===== Material provided =====
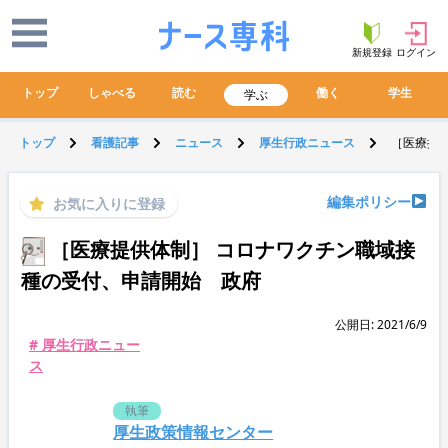
新規登録
ログイン
トップ
しゃべる
読む
働く
学生
学ぶ
トップ
看護記事
ニュース
厚生行政ニュース
［医療提
編集ポリシー
お気に入りに登録
［医療提供体制］ コロナワクチン職域接
種の受付、申請開始 政府
公開日: 2021/6/9
# 厚生行政ニュー
ス
執筆
厚生政策情報センター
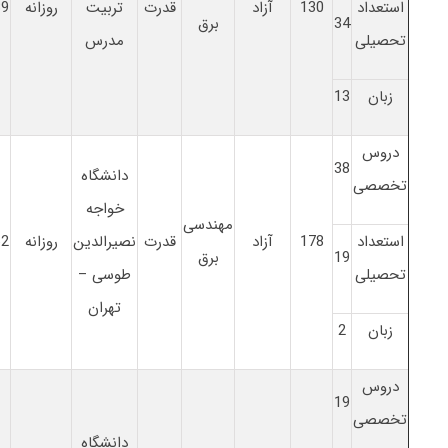
استعداد
130
آزاد
قدرت
تربیت
روزانه
39
34
برق
تحصیلی
مدرس
زبان
13
دروس
38
دانشگاه
تخصصی
خواجه
مهندسی
استعداد
178
آزاد
قدرت
نصیرالدین
روزانه
62
19
برق
تحصیلی
طوسی –
تهران
زبان
2
دروس
19
تخصصی
دانشگاه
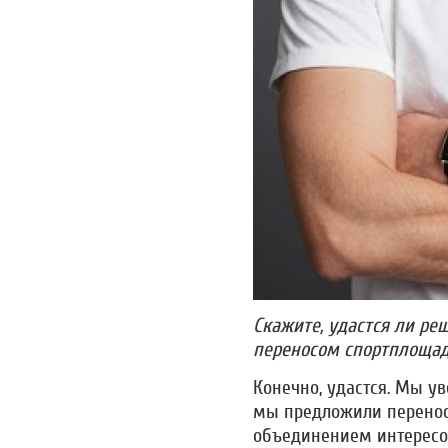
Скажите, удастся ли ре
переносом спортплощад
Конечно, удастся. Мы ув
мы предложили перенос 
объединением интересо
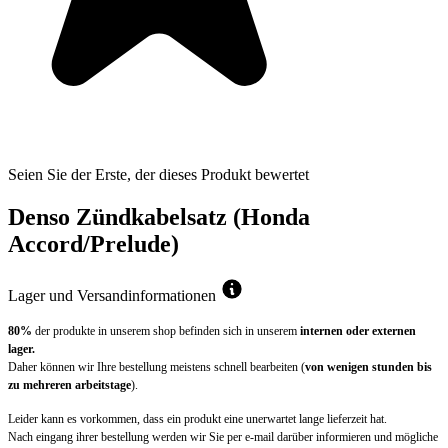
Seien Sie der Erste, der dieses Produkt bewertet
Denso Zündkabelsatz (Honda
Accord/Prelude)
Lager und Versandinformationen
80%
der produkte in unserem shop befinden sich in unserem
internen oder externen
lager.
Daher können wir Ihre bestellung meistens schnell bearbeiten (
von wenigen stunden bis
zu mehreren arbeitstage
).
Leider kann es vorkommen, dass ein produkt eine unerwartet lange lieferzeit hat.
Nach eingang ihrer bestellung werden wir Sie per e-mail darüber informieren und mögliche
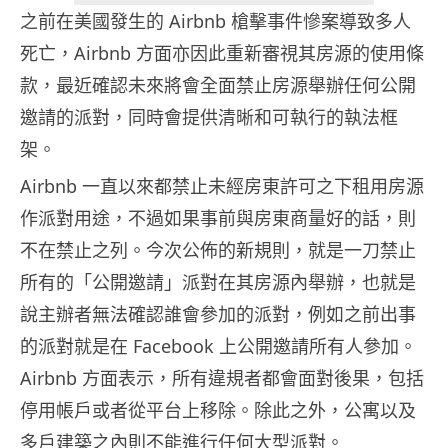
之前在美國發生的 Airbnb 槍擊事件慘案導致多人
死亡，Airbnb 方面亦因此重新審視其房源的使用條
款，最近確認未來將會全面禁止房源舉辦任何公開
邀請的派對，同時會提供清晰和可執行的執法框
架。
Airbnb 一直以來都禁止未經房東許可之下租用房源
作派對用途，不過如果事前與房東商量好的話，則
不在禁止之列。今次公佈的新規則，就是一刀禁止
所有的「公開邀請」派對在其房源內舉辦，也就是
說主辦者無法確認誰會參加的派對，例如之前出事
的派對就是在 Facebook 上公開邀請所有人參加。
Airbnb 方面表示，所有違規者都會面對後果，包括
停用帳戶或者從平台上移除。除此之外，公寓以及
多戶建築之內則不能進行任何大型派對。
=====
**Work item:**
Extract, word for word, every line from the one containing "種の受付、申請開始 政府" to the end of the data above, both ends included, and leave out the pictures.

**Answer area:**
種の受付、申請開始 政府
公開日: 2021/6/9
# 厚生行政ニュー
ス
執筆
厚生政策情報センター
استعداد
130
آزاد
قدرت
تربیت
روزانه
39
34
برق
تحصیلی
مدرس
زبان
13
دروس
38
دانشگاه
تخصصی
خواجه
مهندسی
استعداد
178
آزاد
قدرت
نصیرالدین
روزانه
62
19
برق
تحصیلی
طوسی –
تهران
زبان
2
دروس
19
تخصصی
دانشگاه
Скажите, удастся ли ре
переносом спортплощад
Конечно, удастся. Мы ув
мы предложили перенос 
объединением интересо
Seien Sie der Erste, der dieses Produkt bewertet
Denso Zündkabelsatz (Honda
Accord/Prelude)
Lager und Versandinformationen
80%
der produkte in unserem shop befinden sich in unserem
internen oder externen
lager.
Daher können wir Ihre bestellung meistens schnell bearbeiten (
von wenigen stunden bis
zu mehreren arbeitstage
).
Leider kann es vorkommen, dass ein produkt eine unerwartet lange lieferzeit hat.
Nach eingang ihrer bestellung werden wir Sie per e-mail darüber informieren und mögliche
之前在美國發生的 Airbnb 槍擊事件慘案導致多人
死亡，Airbnb 方面亦因此重新審視其房源的使用條
款，最近確認未來將會全面禁止房源舉辦任何公開
邀請的派對，同時會提供清晰和可執行的執法框
架。
Airbnb 一直以來都禁止未經房東許可之下租用房源
作派對用途，不過如果事前與房東商量好的話，則
不在禁止之列。今次公佈的新規則，就是一刀禁止
所有的「公開邀請」派對在其房源內舉辦，也就是
說主辦者無法確認誰會參加的派對，例如之前出事
的派對就是在 Facebook 上公開邀請所有人參加。
Airbnb 方面表示，所有違規者都會面對後果，包括
停用帳戶或者從平台上移除。除此之外，公寓以及
多戶建築之內則不能進行任何大型派對。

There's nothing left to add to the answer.